Musicians set up virtual concerts, and players attended those, buying tickets or tipping the artists. One player, who runs a shop that supplies avatars with virtual pets and babies, and who asked not to be named, said that her business jumped 30%. “Unfortunately we live in a world where we’re shown these beautiful, expensive things,” she said. “That kind of lifestyle is very inexpensive in virtual life. Maybe it’s just about getting a necklace you can’t otherwise afford—it’s just as gratifying to wear one on your avatar.”

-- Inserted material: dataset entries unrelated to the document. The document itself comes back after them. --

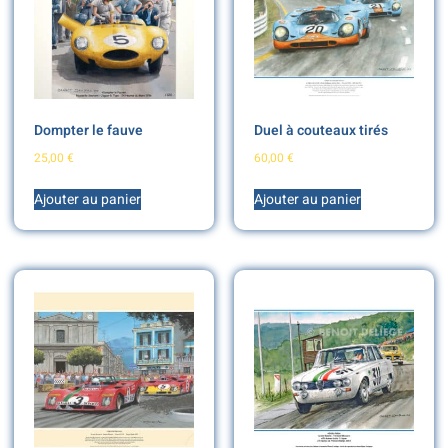
Dompter le fauve
Duel à couteaux tirés
25,00
€
60,00
€
Ajouter au panier
Ajouter au panier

The gulf in prices between a Second Life kitten (about $4.30) and a Nyan Cat NFT (around $600,000) raises the question of which kind of temperament in the NFT market will outlive the other. It’s difficult to say if the crazier valuations will persist into the near future—just as it’s difficult to say, for instance, what the value of bitcoin will be a year from now. The action feels too new and too superheated to extrapolate.
Second Life, on the other hand, has grown steadily for the better part of two decades now. Its economy is unlikely to plummet, just as it refuses to grow at nuclear rates. But the coming end of the pandemic, and the return of everyone’s first lives, won’t leave Second Life unaffected. “Last year, things opened up here for a while in Austria, and I disappeared from the game,” Susanna said. “I got a lot of messages from my friends online, who were worried about me.” She shrugged. “But you know. It was summertime. It was possible to have a normal life.”
Correction: The Linden dollar-US dollar exchange rate is 249 to $1, not 320 to $1 as a previous version of this story reported.